Certains hommes politiques semblent rendre l’Euro en partie responsable du caractère excessif du chômage ou de nos difficultés à exporter. Ces reproches sont-ils fondés ?
L'Euro et le pouvoir d'achat :
Les études menées par l’INSEE (Institut national de le Statistique et des Études) démontrent que l’impact réel du passage à l’Euro n’a pas été très important dans l’année qui a suivi la mise en place des pièces et billets en Euros.
L’Euro est rendu à tort responsable du sentiment de baisse du pouvoir d’achat dont les véritables raisons sont notamment :
- une envolé du prix de l’énergie depuis 2001
(les tension au moyen-orient, et l’augmentation de la demande énergétique mondiale avec le développement asiatique font grimper le prix du pétrole …) ; et cette envolée n’a pas seulement des conséquences sur le prix des carburants et du chauffage, mais bien sur presque tous les produits pour lesquels on a besoin d’énergie pour la fabrication et le transport ;
- une hausse du prix du logement en France
( manque de logements par rapport à la demande)
- un accroissement du coût de certains produits alimentaires
(lié notamment à l’augmentation du prix de l’énergie, mais aussi à des problèmes climatiques)
- un développement de postes de dépenses récents dans le budget des familles et consommateurs (exemples : téléphonie, informatique, …)
- un ralentissement de la progression des revenus en France (+5,4% en 2001, +3 ,6% en 2002, +2,2% en 2003, …) ; les accords de modération salariales passés au moment du passage aux 35 heures ne sont que l’un des éléments d’explication de ce ralentissement.
Non seulement l’Euro n’est pas le vrai responsable d’une dégradation du pouvoir d’achat, mais au contraire, il nous a protégé et sans l’Euro la situation serait pire. En effet, le pétrole est vendu par les pays producteurs en dollars. Or depuis maintenant trois ans et demi, l’Euro vaut nettement plus que le dollar, ce qui a permis d’atténuer le coût de l’augmentation du pétrole. Sans l’Euro, nous aurions payé notre pétrole environ 20% plus cher depuis presque quatre ans.
L'Euro et l'emploi
Concernant l’accusation de certains « politiques » concernant le chômage ou les exportations, elles sont vite balayées. Il suffit de regarder autour de nous.
L’Autriche et les Pays-Bas ont la même monnaie que nous, l’Euro, et ont aussi un système de protection sociale de bon niveau ; mais ils ont beaucoup moins de chômage que la France : 4,5% seulement.

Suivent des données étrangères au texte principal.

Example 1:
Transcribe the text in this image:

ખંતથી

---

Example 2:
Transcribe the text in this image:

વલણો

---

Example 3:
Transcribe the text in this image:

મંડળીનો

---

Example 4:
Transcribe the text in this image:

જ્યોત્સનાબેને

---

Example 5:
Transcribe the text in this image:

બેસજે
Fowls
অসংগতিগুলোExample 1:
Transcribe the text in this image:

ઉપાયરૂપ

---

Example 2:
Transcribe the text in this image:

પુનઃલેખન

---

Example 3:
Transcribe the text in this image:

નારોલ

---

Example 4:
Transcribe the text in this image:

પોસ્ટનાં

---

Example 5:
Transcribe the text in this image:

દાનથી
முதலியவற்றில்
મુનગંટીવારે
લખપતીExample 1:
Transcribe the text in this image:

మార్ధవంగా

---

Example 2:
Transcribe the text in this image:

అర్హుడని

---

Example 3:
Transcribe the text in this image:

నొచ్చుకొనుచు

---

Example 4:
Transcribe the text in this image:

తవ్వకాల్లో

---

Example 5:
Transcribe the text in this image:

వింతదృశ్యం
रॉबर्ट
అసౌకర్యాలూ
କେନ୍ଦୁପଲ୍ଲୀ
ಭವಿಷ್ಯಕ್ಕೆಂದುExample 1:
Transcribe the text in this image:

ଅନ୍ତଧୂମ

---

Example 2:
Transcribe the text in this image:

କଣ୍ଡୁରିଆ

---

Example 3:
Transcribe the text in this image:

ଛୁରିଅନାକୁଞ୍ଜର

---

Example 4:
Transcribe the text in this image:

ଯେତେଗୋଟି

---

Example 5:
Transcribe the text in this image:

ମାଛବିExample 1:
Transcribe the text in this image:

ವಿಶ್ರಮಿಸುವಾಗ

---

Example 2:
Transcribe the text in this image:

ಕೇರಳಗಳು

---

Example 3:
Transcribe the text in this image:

Ce qui prouve bien que l’Euro ne peut pas être responsable du chômage excessif en France.
L’Allemagne a la même monnaie que nous aussi, et exporte plus que la France, et a une « balance commerciale » excédentaire ; c’est bien la preuve que l’Euro n’est pas un obstacle aux exportations.
L’Euro et l’Union Européenne servent trop souvent de « bouc-émissaires » à certains pour des problèmes dont les racines sont surtout françaises.